I see it firsthand when I go home for the holidays and I become the ‘gadget fixer’ for everyone. I’m also the IT department for my mother-in-law, and occasionally, her boss. My wife also has an aunt who’s solution to maxing out her iPhone with thousands of photos is to just buy a new iPhone with more capacity.

I’m going off on a bit of a tangent but my point is these average, everyday people I’m describing are the same people that are susceptible to being made redundant by technology.

Categories:

Career, Finance

Money Ain’t A Thang

These startups-finding-their-way stories blow my fucking mind. Maybe they shouldn’t but they do. How people can raise tens of millions of dollars without shit to show for it is beyond me (maybe this is why I’ve never started or worked at a startup).

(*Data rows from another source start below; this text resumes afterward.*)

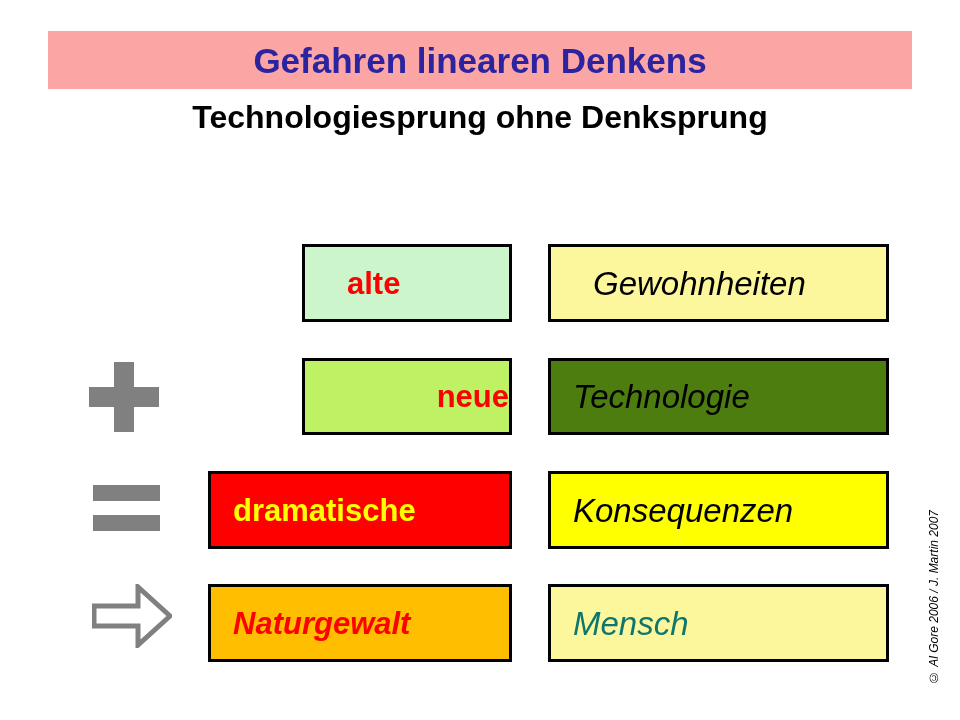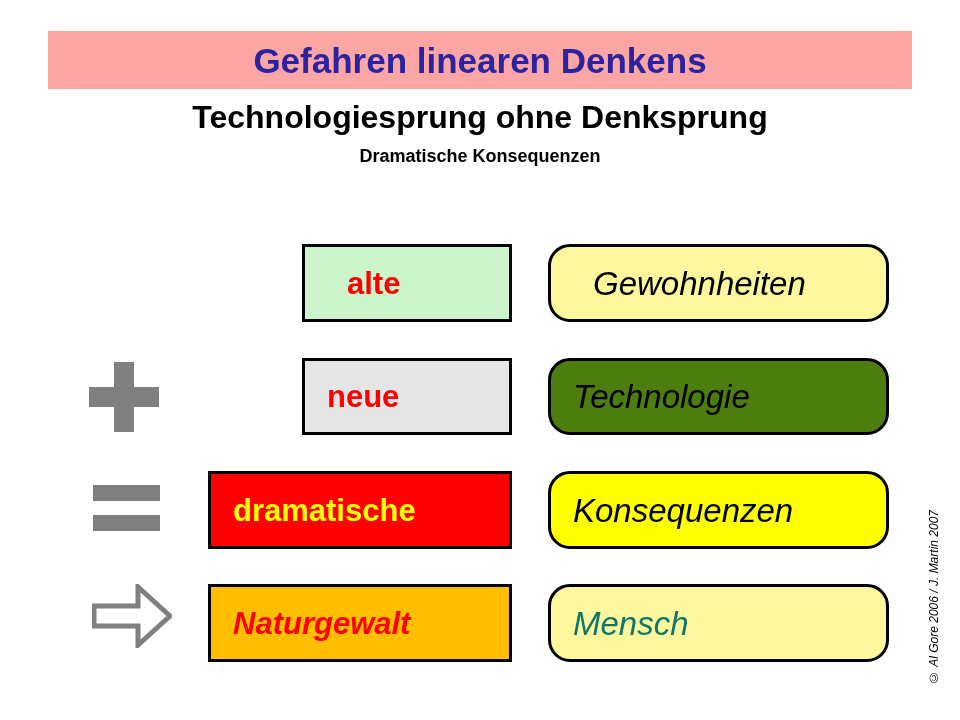--- a/index.html
+++ b/index.html
@@ -186,7 +186,6 @@
   </div>
 
   <div class="subtitle-1">Technologiesprung ohne Denksprung</div>
-  <div class="subtitle-2">Dramatische Konsequenzen</div>
 
   <div class="op op-plus">
     <div class="bar-h" style="background: rgb(128, 128, 128);"></div>

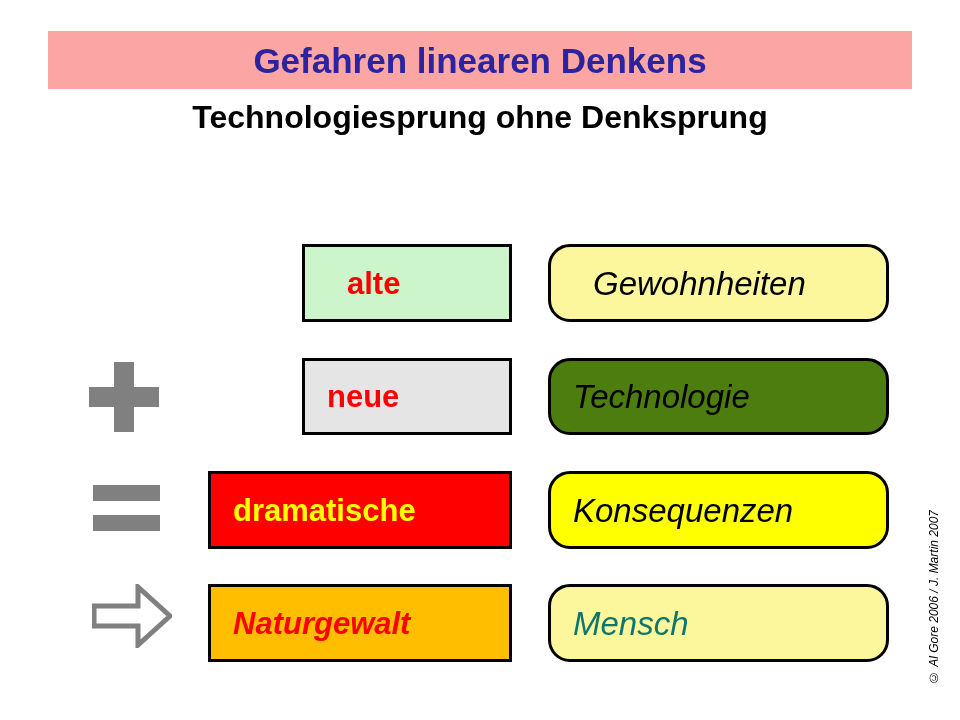--- a/index.html
+++ b/index.html
@@ -158,7 +158,7 @@
 
   .col-left-narrow { left: 302px; width: 210px; }
   .col-left-wide   { left: 208px; width: 304px; }
-  .col-right       { left: 548px; width: 341px; border-radius: 22px; }
+  .col-right       { left: 548px; width: 341px; }
 
   
   .copyright {

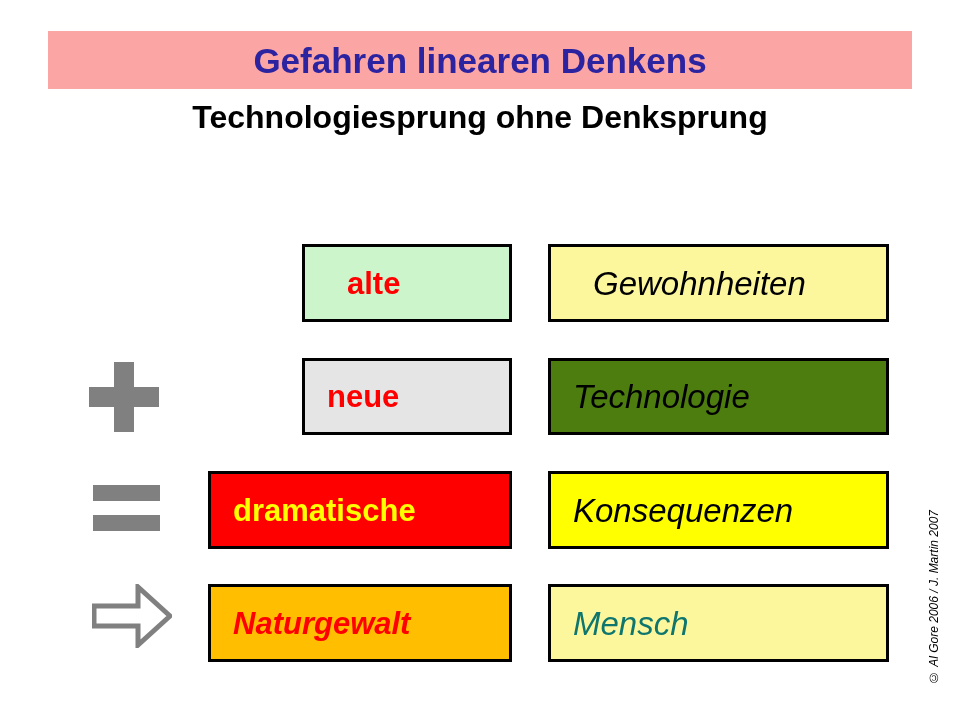--- a/index.html
+++ b/index.html
@@ -210,7 +210,7 @@
     <span class="box-label label-right" style="color: rgb(0, 0, 0);">Gewohnheiten</span>
   </div>
 
-  <div class="box row2 col-left-narrow" id="b-l-1" style="background: #e5e5e5; border-color: rgb(0, 0, 0);">
+  <div class="box row2 col-left-narrow" id="b-l-1" style="background: #bef264; border-color: rgb(0, 0, 0); justify-content: flex-end;">
     <span class="box-label label-left" style="color: rgb(255, 0, 0);">neue</span>
   </div>
   <div class="box row2 col-right" id="b-r-1" style="background: #4d7c0f; border-color: rgb(0, 0, 0);">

Take Javascript platform, Famo.us:

Famo.us’ 15 minutes of open source fame have come to an end. JavaScript rendering engine Famo.us has pivoted away from its hardcore open sourced engineering platform which had raised over $31 million. It’s now refocused on commercializing the idea of powerful mobile web apps with a content management system for branded marketing apps.

Pivot. A brilliant word Silicon Valley loves to use. Wouldn’t it be nice if we non-entreprenuers could pivot on things in our lives? Like if those pesky rent payments aren’t working out, just pivot on them. The rent-paying world is ripe for disruption. Be innovative and begin paying your rent with a new currency you come up with yourself.

Back to Famo.us:

Famo.us’ ambitions were always lofty and a bit tough to explain. During the company’s debut on stage at TechCrunch Disrupt SF 2012 Startup Battlefield competition, rather than giving a traditional pitch, Famo.us CEO Steve Newcomb spent his whole six minutes asking people to imagine what could be done if apps were 3D instead of 2D and demoing a floating periodic table.

The judges seemed baffled, as you can see below. That’s in part because just days earlier, the team made its first pivot away from what it called BenchRank, a ranking system for people, into an HTML5 development platform. Newcomb and then-intern Mark Lu found they couldn’t build what they wanted with HTML5’s limitations, so they set out to fix them. That led co-founder Dan Lynch and much of the team to depart, leaving Newcomb and Lu to handle Disrupt.

Pick a pivot and go with it, guys.

One more nugget:

I spoke to Newcomb, who confesses that for six months the company struggled to come up with a way to actually earn money. A source close to the company tells me Newcomb pushed the engineer-heavy company into “ideation mode” that made some employees feel like the startup lacked direction. They described engineers as being “fed up.”

Newcomb himself admits it was a “divergent brainstorming process,” saying “We tried everything…we tried everything so we could create a business model around open source. And at the end of the day, we just couldn’t do it.”

Just couldn’t come up with a way to earn money. Classic.